Senior Investigator
Senior Investigator
Contact Information:
Email 301-594-3238
Building 49, Room 2A72
49 Convent Drive
Bethesda,
Maryland
20892-4435
Biography
Dr. Conway is a native of Zimbabwe and a transplant first to Canada, then to the USA. Conway completed undergraduate training in Biology at McGill University, a Masters of Medical Sciences at Harvard Medical School, a PhD in Neurobiology at Harvard University, and a Junior Fellowship in the Harvard Society of Fellows working with David Hubel. Conway has held positions at the Kathmandu University Medical School in Nepal where he served as the Director of Education for Physiology and Pathophysiology; at Harvard Medical School as a Lecturer on Neurobiology; at Wellesley College as Associate Professor of Neuroscience; and at M.I.T. as Principal Research Scientist. Conway has received fellowships from the Alexander von Humboldt Foundation at the University of Bremen and the Radcliffe Institute for Advanced Study at Harvard. Prior to joining the LSR in 2016, Conway's lab was supported by extramural grants from the Whitehall Foundation, the National Science Foundation, and the National Institutes of Health.
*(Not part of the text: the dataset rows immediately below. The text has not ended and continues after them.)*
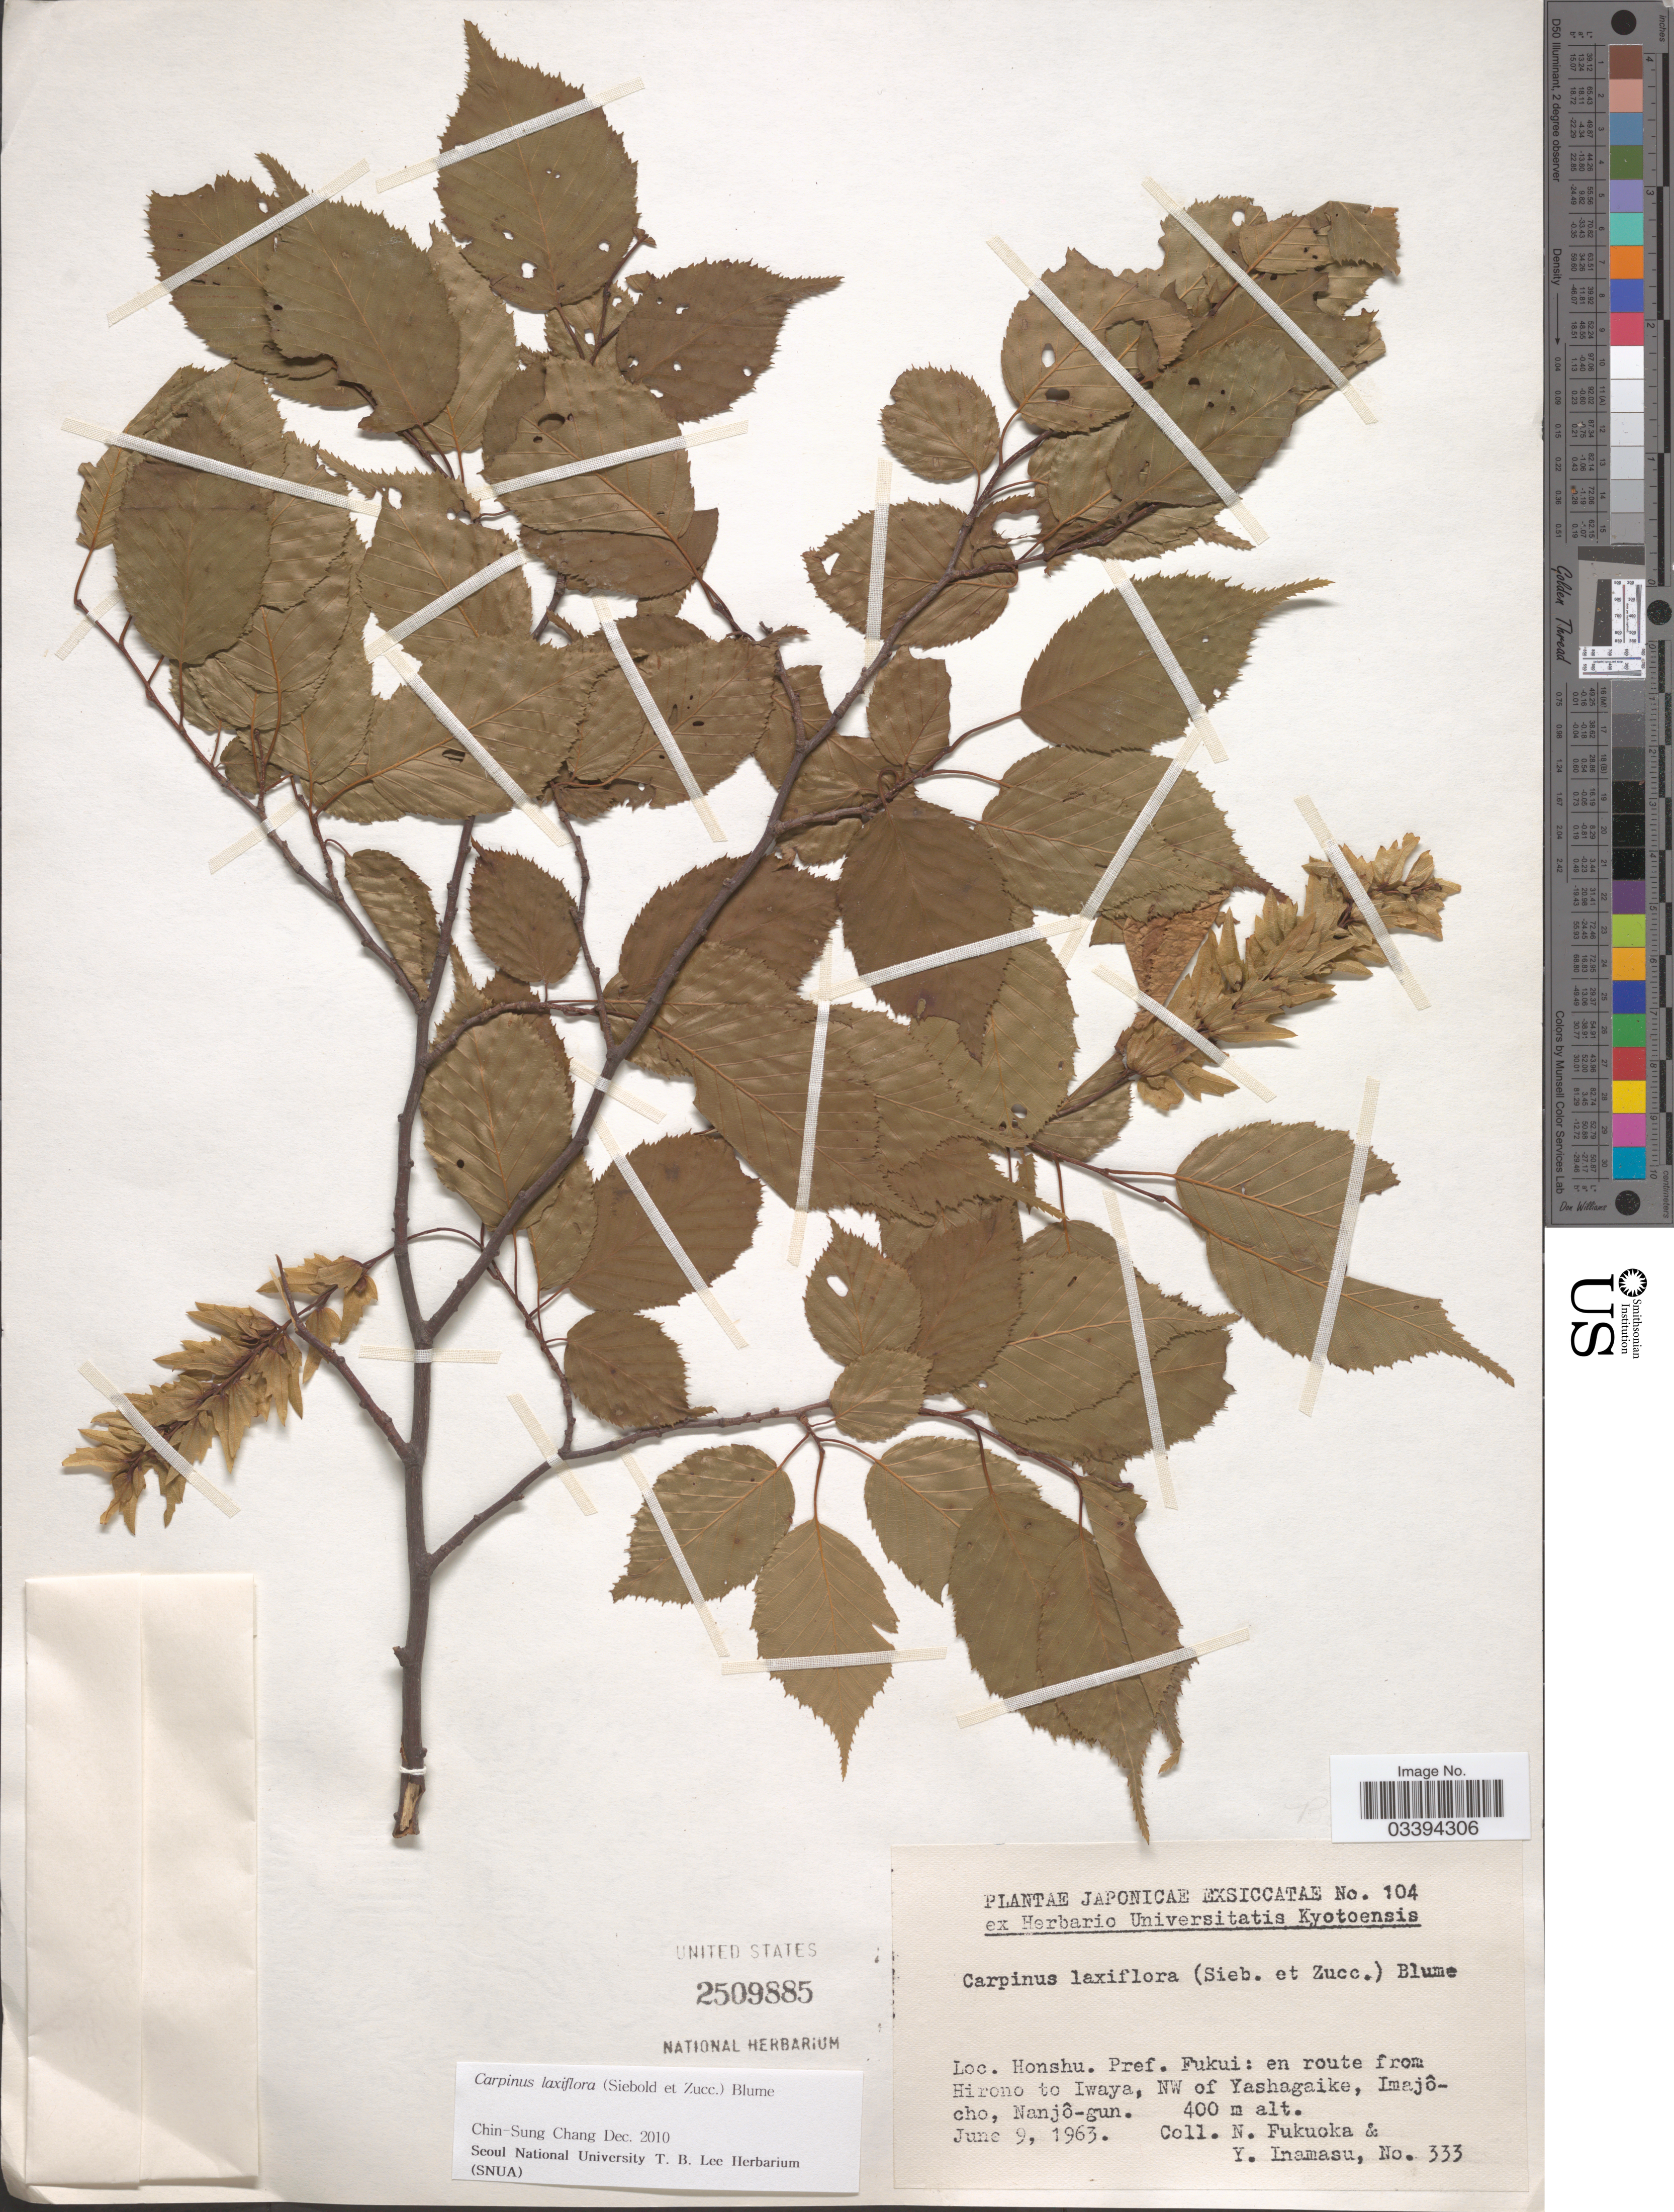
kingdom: Plantae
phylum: Tracheophyta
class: Magnoliopsida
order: Fagales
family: Betulaceae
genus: Carpinus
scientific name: Carpinus laxiflora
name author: (Siebold & Zucc.) Blume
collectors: N. Fukuoka & Y. Inamasu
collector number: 333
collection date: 1963-06-09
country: Japan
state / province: Hukui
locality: Honshu. Pref. Fukui: en route from Hirono to Iwaya, NW of Yashagaike, Imajôcho, Nanjô-gun.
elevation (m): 400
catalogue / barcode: US 2509885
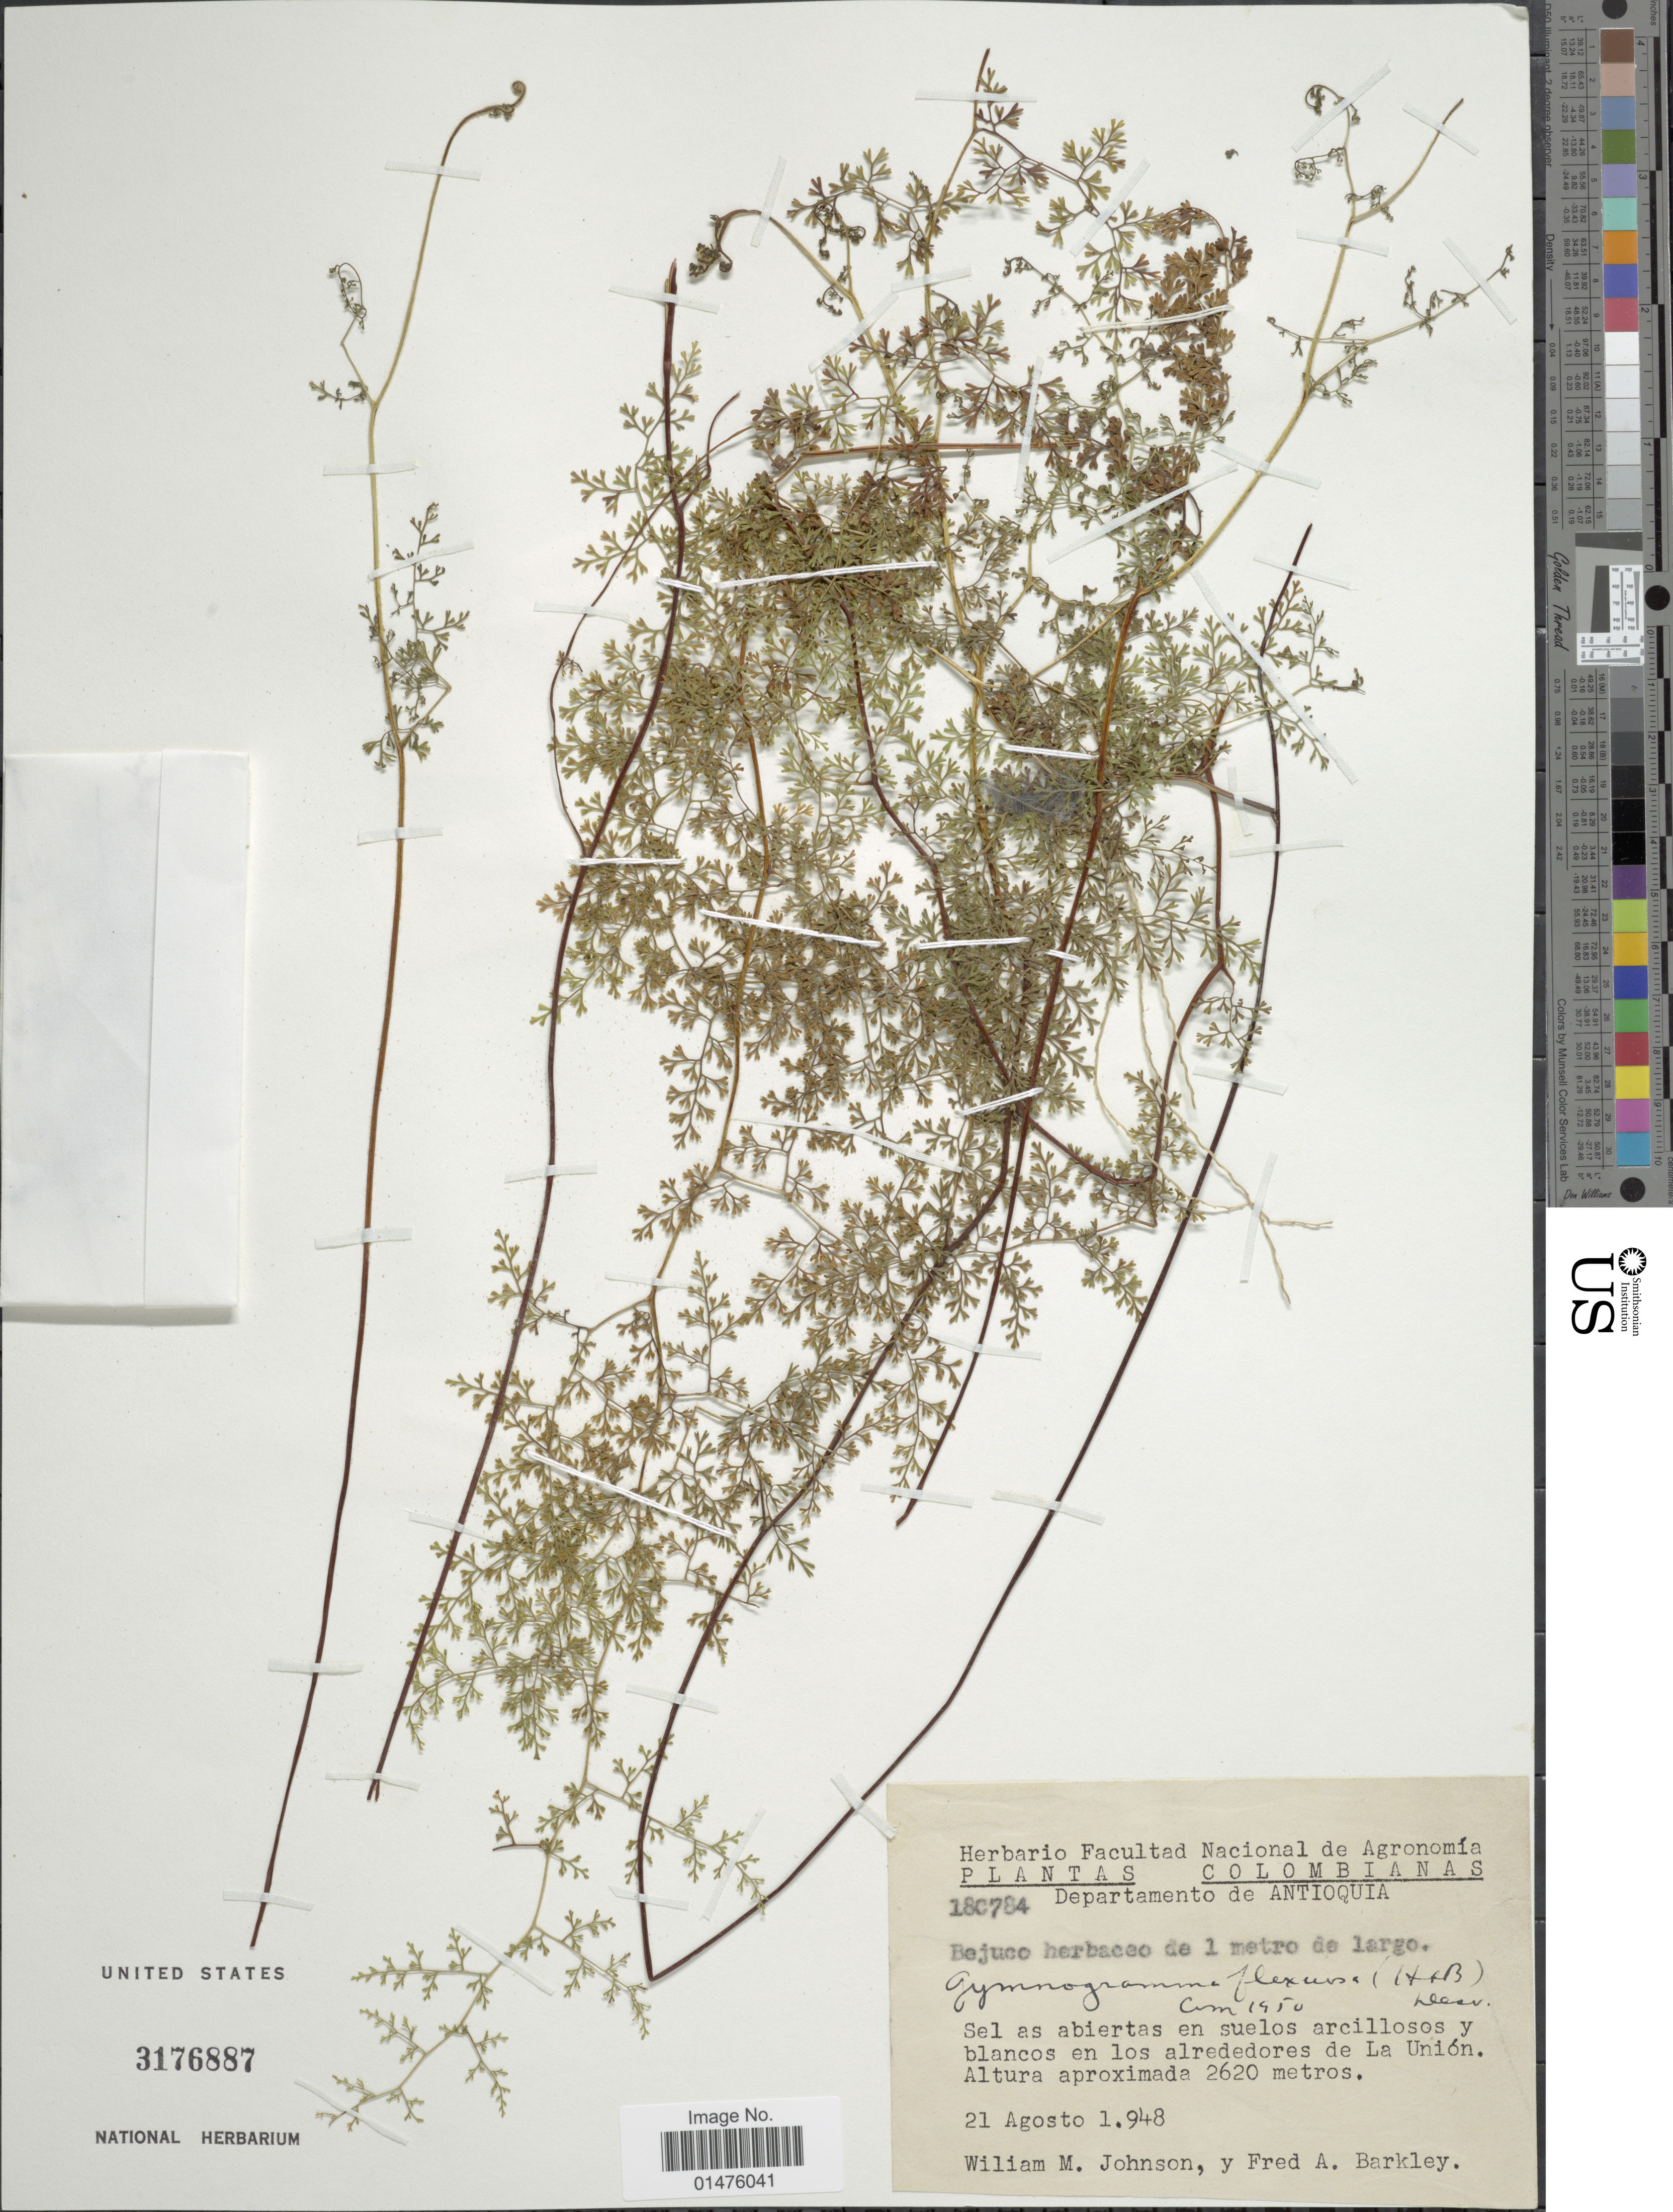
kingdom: Plantae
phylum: Tracheophyta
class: Polypodiopsida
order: Polypodiales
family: Pteridaceae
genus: Jamesonia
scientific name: Jamesonia flexuosa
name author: (Humb. & Bonpl.) Christenh.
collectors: W. M. Johnson & F. A. Barkley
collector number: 180784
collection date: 1948-08-21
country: Colombia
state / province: Antioquia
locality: Departamento de Antioquia, Sel as abiertas en suelos arcillosos y blancos en los alrededores de La Unión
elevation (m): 2620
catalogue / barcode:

Outside of his NIH responsibilities, Conway is an active artist with a studio in Washington D.C.
Current research
Research in the Section on Perception, Cognition, and Action aims to understand the normal brain processes by which physical signals that impinge on the sensory apparatus (eyes, ears) are transformed into perceptions, thoughts, and actions. Obtaining this knowledge is essential for the development of precise, targeted treatments for disorders of mental and visual function. Work in the lab is currently invested in developing color as a model system. The advantage of color is that its physical basis (wavelength) is well characterized, and these chromatic signals support not only low-level visual abilities such as color matching but also high-level cognitive processes such as categorization, memory, social cognition, and emotion. This variety of phenomena provides a rich opportunity for investigating the full scope of perceptual and cognitive computations that make human vision such an important source of information about the world. To address the great challenge of understanding how the brain works, the Section engages in substantial collaborations with organizations outside the NIH as well as across institutes of the NIH, including with the National Institute of Mental Health (NIMH) and the National Institute of Neurological Disease and Stroke (NINDS). The Section hosts several trainees each year, including Fellows from the NIH flagship postbac program, the preeminent talent pipeline for biomedical discovery in the United States. Postbac fellows who engage in original creative research for a year or more before typically springboarding to graduate or medical school.
Selected publications
- Conway BR. The Organization and Operation of Inferior Temporal Cortex. Annu Rev Vis Sci. 2018.
- Gibson E, Futrell R, Jara-Ettinger J, Mahowald K, Bergen L, Ratnasingam S, Gibson M, Piantadosi ST, Conway BR. Color naming across languages reflects color use. Proc Natl Acad Sci U S A. 2017;114(40):10785-10790.
- Lafer-Sousa R, Conway BR. #TheDress: Categorical perception of an ambiguous color image. J Vis. 2017;17(12):25.